>>>
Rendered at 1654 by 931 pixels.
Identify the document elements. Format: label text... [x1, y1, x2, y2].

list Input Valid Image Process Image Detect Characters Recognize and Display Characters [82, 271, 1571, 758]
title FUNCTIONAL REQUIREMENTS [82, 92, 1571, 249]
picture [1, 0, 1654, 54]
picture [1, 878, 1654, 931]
<<<
>>>
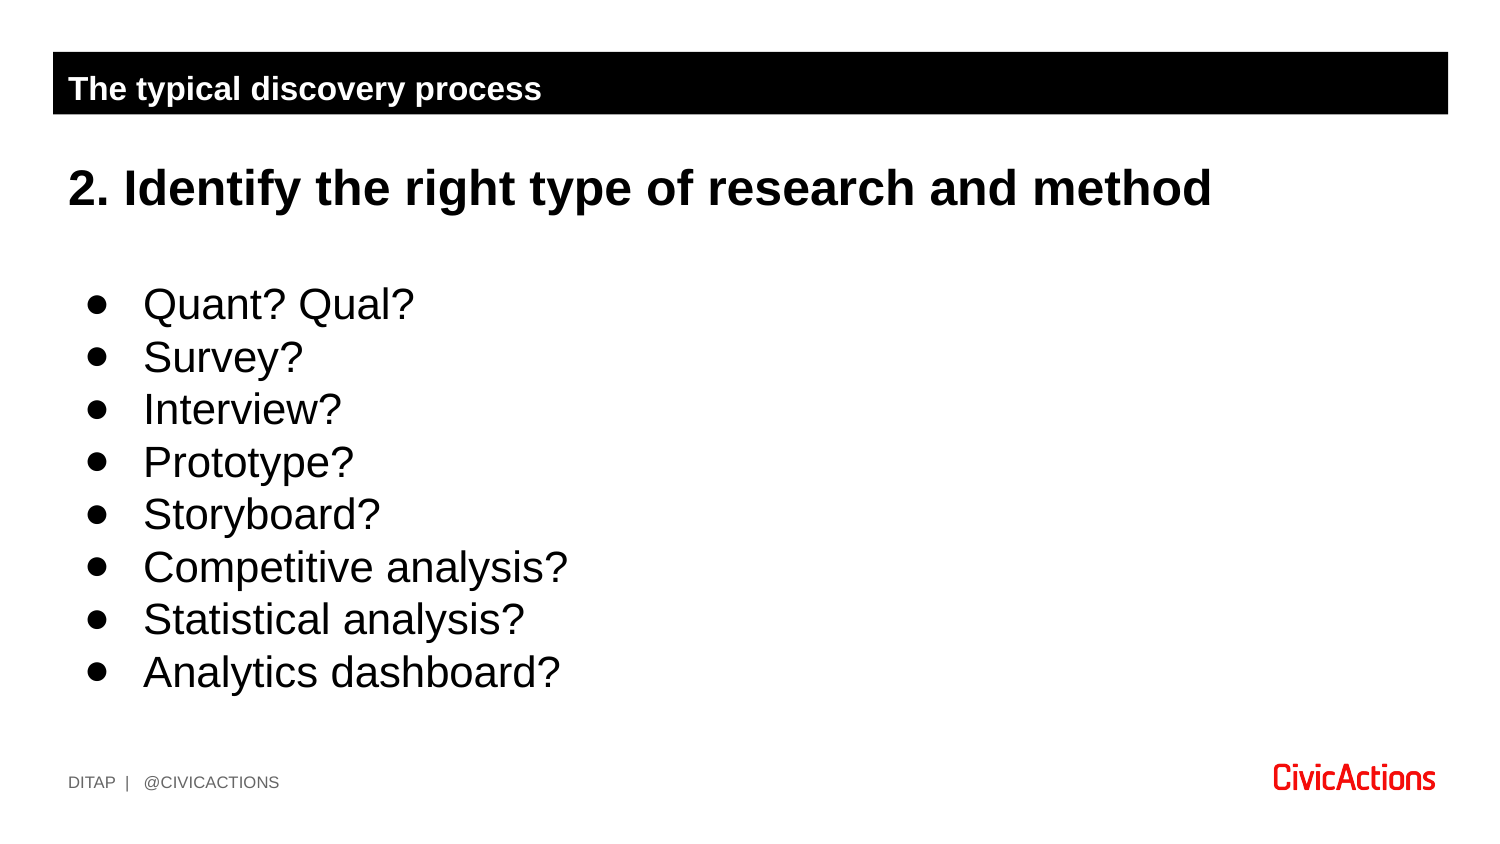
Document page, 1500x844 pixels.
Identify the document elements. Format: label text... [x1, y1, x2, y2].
<<<
>>>
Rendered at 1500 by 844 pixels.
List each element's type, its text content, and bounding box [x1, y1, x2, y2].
<<<
Please copy word for word the lines from the line with "Rendered at 1654 by 931 pixels." up to and including the line with "picture [1, 878, 1654, 931]".

Complete response -
Rendered at 1654 by 931 pixels.
Identify the document elements. Format: label text... [x1, y1, x2, y2].

list Input Valid Image Process Image Detect Characters Recognize and Display Characters [82, 271, 1571, 758]
title FUNCTIONAL REQUIREMENTS [82, 92, 1571, 249]
picture [1, 0, 1654, 54]
picture [1, 878, 1654, 931]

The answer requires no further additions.